Mr Cameron said he believed the Conservatives would "win the case" for the Union through "taking a generous attitude rather than a small-minded one".

'Always challenging'

He also vowed to work with the first minister of Scotland if the Tories win power at Westminster.

Mr Cameron added: "I will work with anyone in the Scottish Parliament and administration who wants to further the benefits and conditions for the people of Scotland."

He visited Glenrothes with Tory candidate Maurice Golden and Scottish Tory leader Annabel Goldie, using part of his time to meet local business representatives.

The Glenrothes seat was made vacant by the death of Labour MP John MacDougall. The by-election will take place on 6 November.

Acknowledging the odds against any Tory success, Mr Cameron said: "As much as I'd like to sweep the board in Scotland at the next election, I know it's always challenging.

"But I will do everything possible to keep the Union together and to make sure that a Conservative government in Westminster, if elected, would act at all times in the interest of the Union and the interest of the Union in Scotland."

The Tory government abandoned pensioners in the last economic downturn and was happy to use unemployment as an economic tool
James Purnell
Work and Pensions Secretary
Asked if his wife would campaign in the town, as Gordon Brown's wife did on Wednesday, Mr Cameron said: "Don't hold your breath."

SNP candidate Peter Grant highlighted free bus travel for the elderly and called on Westminster to bring in a fuel duty regulator to stabilise petrol prices.
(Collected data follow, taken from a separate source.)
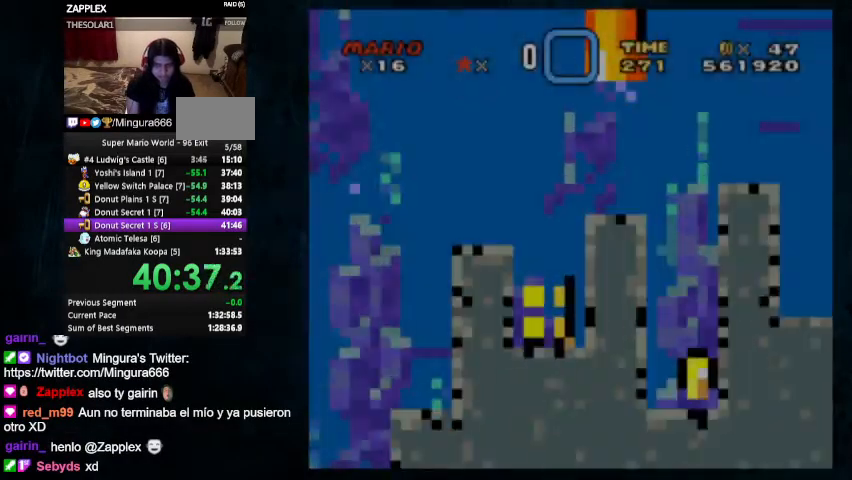
{"buttons": ["Y", "DPAD_RIGHT"], "events": []}
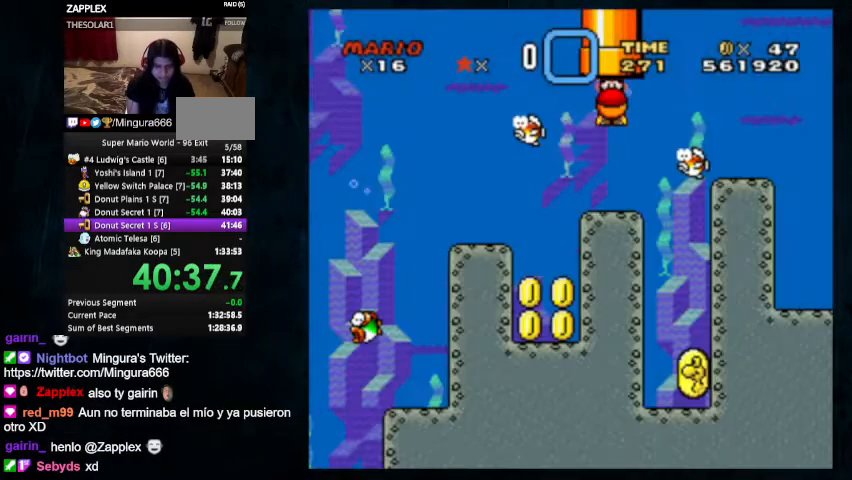
{"buttons": ["Y", "DPAD_RIGHT"], "events": [[200, "DPAD_UP", "down"], [233, "X", "down"], [367, "DPAD_UP", "up"], [367, "X", "up"]]}
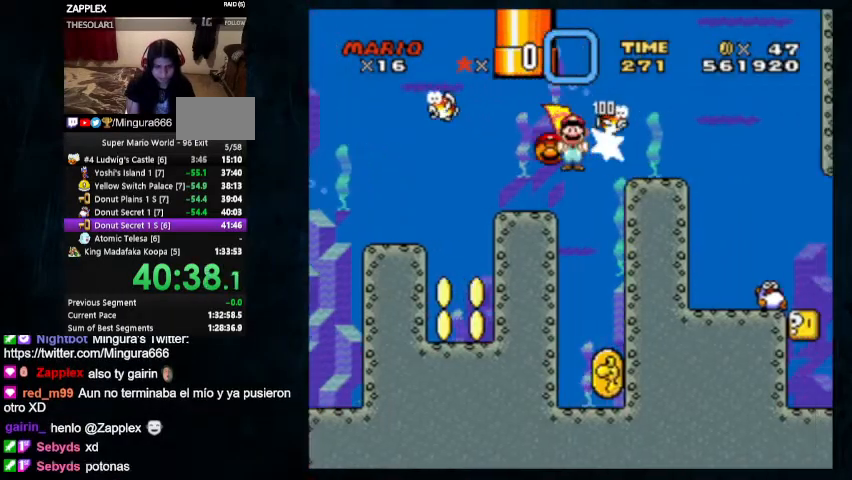
{"buttons": ["Y", "DPAD_DOWN", "DPAD_RIGHT"], "events": [[467, "DPAD_DOWN", "down"]]}
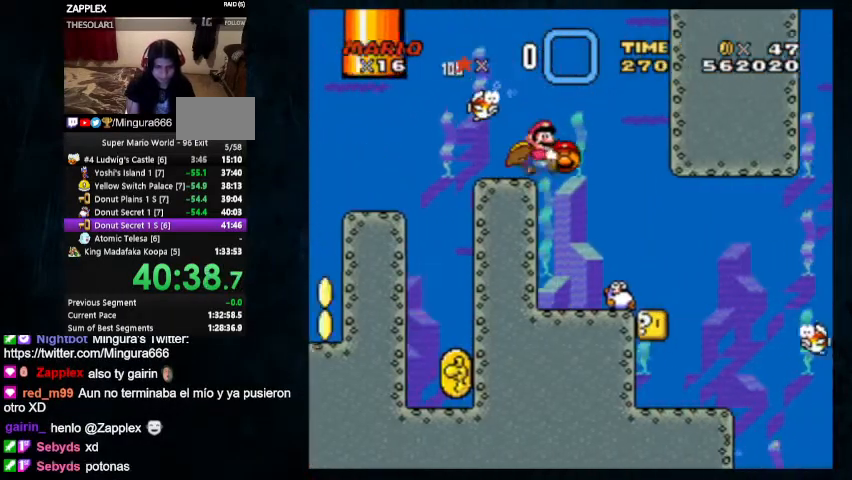
{"buttons": ["Y", "DPAD_DOWN", "DPAD_RIGHT"], "events": []}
"More and more people are using the bus as an alternative to paying high petrol prices," he said.

"While the SNP is expanding free travel services, Labour are looking to increase taxes on those who have to drive."

Labour brought in Work and Pensions Secretary James Purnell to bolster its campaign.
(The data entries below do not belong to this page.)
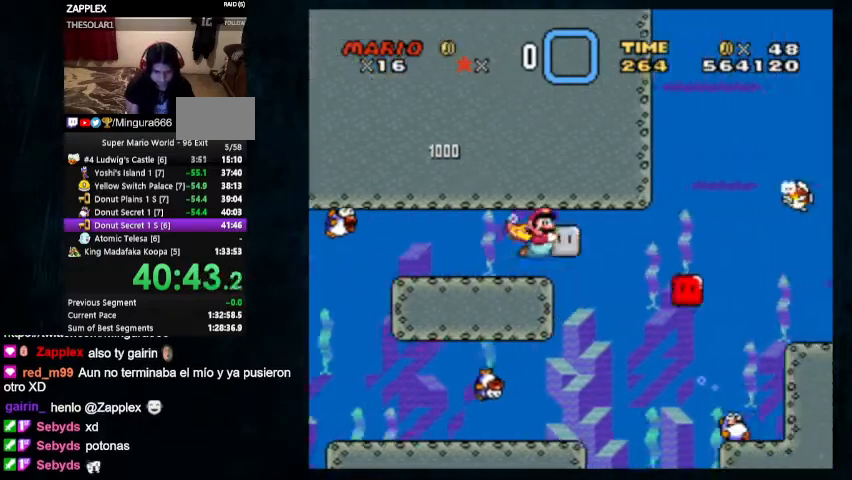
{"buttons": ["Y", "DPAD_RIGHT"]}
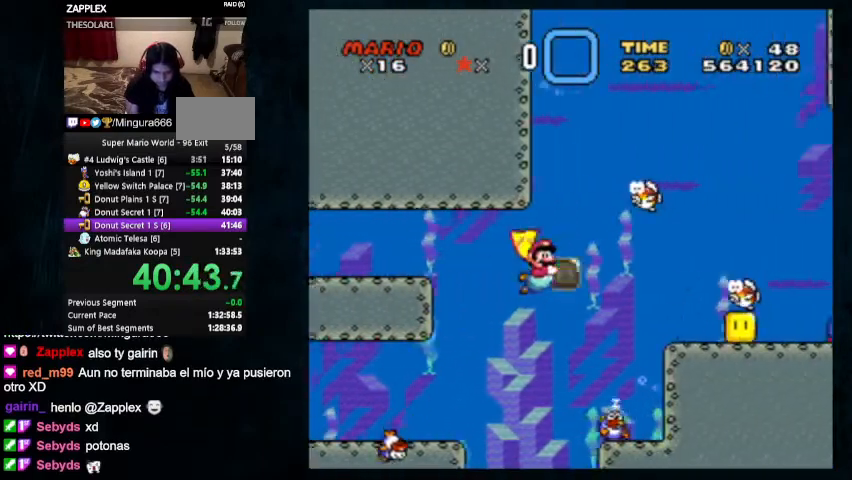
{"buttons": ["Y", "DPAD_UP", "DPAD_RIGHT"], "events": [[200, "DPAD_UP", "down"], [267, "B", "down"], [367, "B", "up"]]}
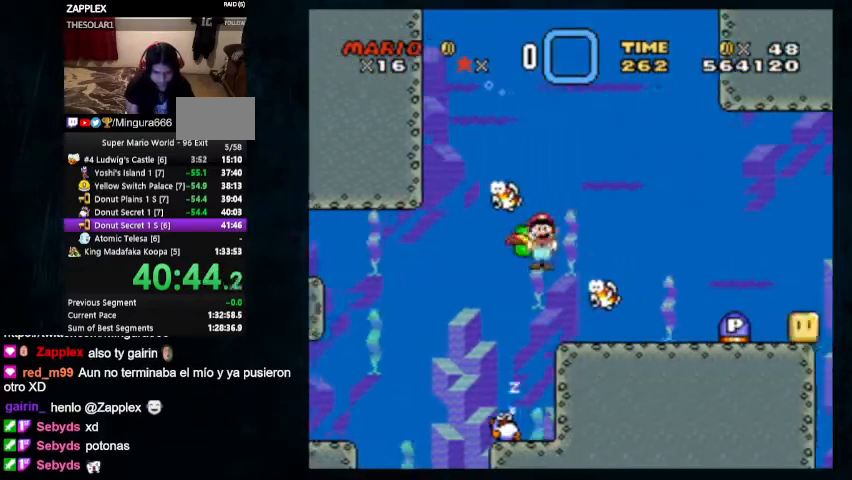
{"buttons": ["Y", "DPAD_DOWN", "DPAD_RIGHT"], "events": [[200, "DPAD_UP", "up"], [267, "Y", "up"], [333, "DPAD_DOWN", "down"], [433, "Y", "down"]]}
Mr Purnell said: "David Cameron's visit to Scotland today just highlights the stark difference between Labour and the Tories.

"The Tory government abandoned pensioners in the last economic downturn and was happy to use unemployment as an economic tool. We are helping pensioners, and helping people get back to work."

The Liberal Democrat campaign took former party leader Charles Kennedy to a bagpipe manufacturer, JT Shepherd and Son, in Cardenden.

"The SNP are full of hot air and Labour have run out of puff," said candidate Harry Wills.

Mr Kennedy said voters faced a choice between Mr Wills, who he said would "fight for Fife", and Labour and SNP candidates who were "more concerned with petty squabbling".